In the 1970's Fiedler initiated a study of the second smallest eigenvalue of the Laplacian matrix $L$ of a graph and the corresponding eigenvector(s). These "Fiedler" vectors have become spectacularly successful in revealing properties of the associated graph. A tree decomposition $\cal T$ of a graph $G=(V,E)$ is an associated tree whose nodes are subsets of $V$ and whose edge set respects the structure of $G$. Tree decompositions have been used in the analysis of complex networks. This talk reports on an algorithm developed by students at BYU for obtaining a tree decomposition by means of Fiedler vector(s) of $G$.

JANE BREEN, University of Manitoba
Stationary vectors of stochastic matrices subject to combinatorial constraints  [PDF]

Given a strongly connected directed graph D, let SD denote the set of all stochastic matrices whose directed graph is a spanning subgraph of D. Can we describe the set of stationary vectors of irreducible members of SD? We will use results from the area of convex polytopes and an association of each matrix with an undirected bipartite graph to tackle this question, and discuss applications of this to the area of Markov chains, as well as some more unusual applications. This talk is based on joint work with Steve Kirkland.

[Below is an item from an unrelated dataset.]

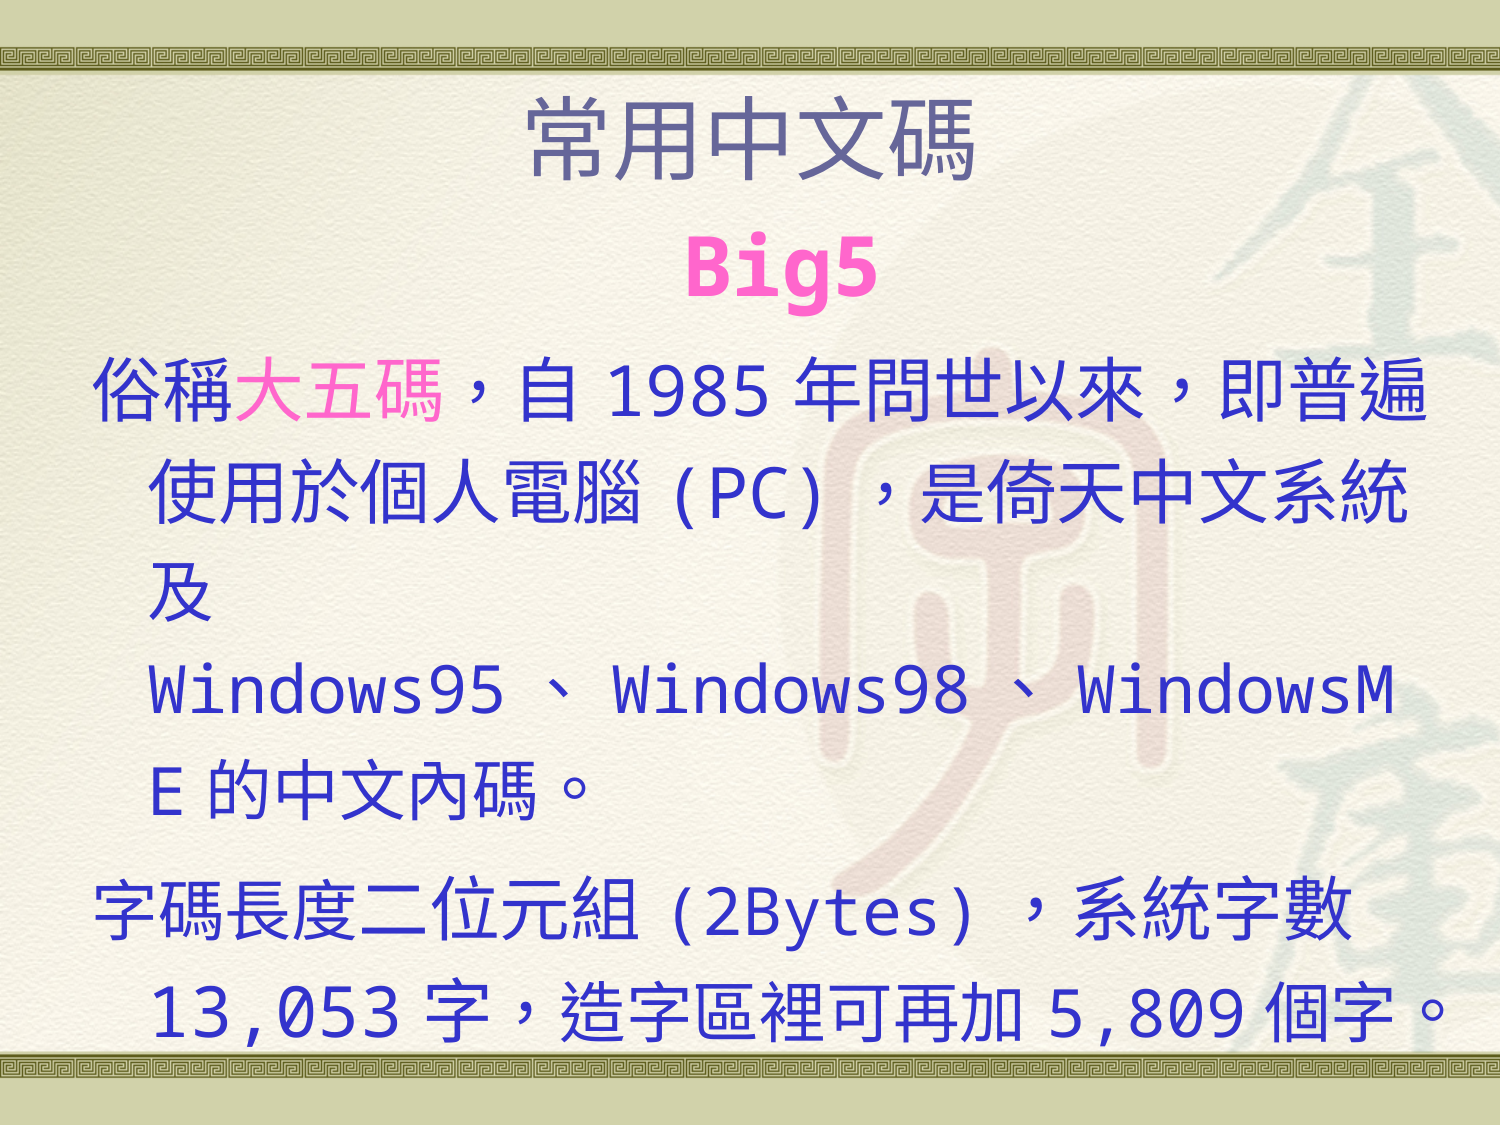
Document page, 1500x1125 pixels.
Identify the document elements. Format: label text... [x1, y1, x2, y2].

title 常用中文碼 Big5 [112, 81, 1388, 307]
list 俗稱大五碼，自1985年問世以來，即普遍使用於個人電腦(PC)，是倚天中文系統及Windows95、Windows98、WindowsME的中文內碼。 字碼長度二位元組(2Bytes)，系統字數13,053字，造字區裡可再加5,809個字。 [76, 326, 1447, 1002]
picture [0, 0, 1500, 1125]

KAREN MEAGHER, University of Regina
Graphs that have a weighted adjacency matrix with spectrum $\{\lambda_1^{n-2}, \lambda_2^2\}$  [PDF]

In this talk I will characterize the graphs which have an edge weighted adjacency matrix belonging to the class of $n \times n$ involutions with spectrum equal to $\{ \lambda_1^{n-2}, \lambda_2^{2} \}$ for some $\lambda_1$ and some $\lambda_2$. The connected graphs turn out to be the cographs constructed as the join of at least two unions of pairs of complete graphs, and possibly joined with one other complete graph.